To ask if Africa's political class or its military drove the spanner of under-development through the works either tantamount to circumlocution or simply begs the question because the political class will blame the military, while the latter will blame the political class that ushered in a reign of political and economic instability in the first place. Whether it is the latter or former, what cannot be denied is that both institutions are African, not rich and powerful industrialised nations.
The ruthlessness and dictatorship of the military in politics was only equalled by the rapacious audacity of civilians in political power in Africa. From Cape Town to Cairo and from Monrovia to Mogadishu, Africa's 'do or die' politics has been characterized by brazen election-rigging, selfishness, greed, intolerance, unforgiving spirit, failure to have short, medium and long-term vision encapsulated in improper planning, implementation and enforcement strategies fused with nepotism, tribalism and monumental corruption, all combining in varying degrees to cripple Africa's development, now wrongly placed on the door-steps of rich nations.

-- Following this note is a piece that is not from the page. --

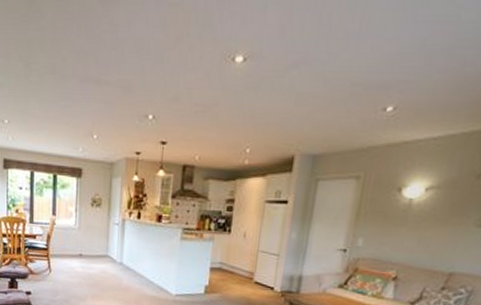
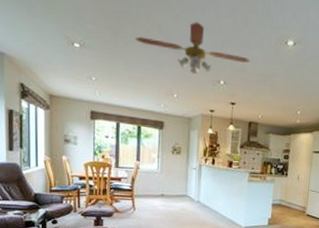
ceiling fan: none [49,43,186,109] -> present [134,22,251,75]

Africa risks unprecedented destitution, proliferation of failed states, emigration and more armed conflicts absent sincere and caring leadership that serves the interests of her people rather than a coterie of the political class that has been in power and continues to be recycled whether in military, ex-military or civilian gab. The Nigerian Tribune of June 9th 2008 reported that, three of Nigeria's ex-military Heads of State absolved one of their members, the late General Sani Abacha of looting the national treasury, warning that probing past administrations would not yield anything positive for the country and should, therefore, be discouraged. There may be a point in suggesting that focusing exclusively on probing past administrations as a witch-hunting exercise would not necessarily be productive; however, to publicly exonerate the late General Sani Abacha of diverting public funds into his personal overseas' accounts despite the weight of evidence is a failed attempt at revisionism and demonstrable of the unseriousness with which Africa's leaders approach the subject matter of leadership! Even at that, this writer is convinced that all hope is not lost if only Africa's leadership would take the steps necessary in moving Africa's ship of state towards sustainable development to be articulated in the next and final serial.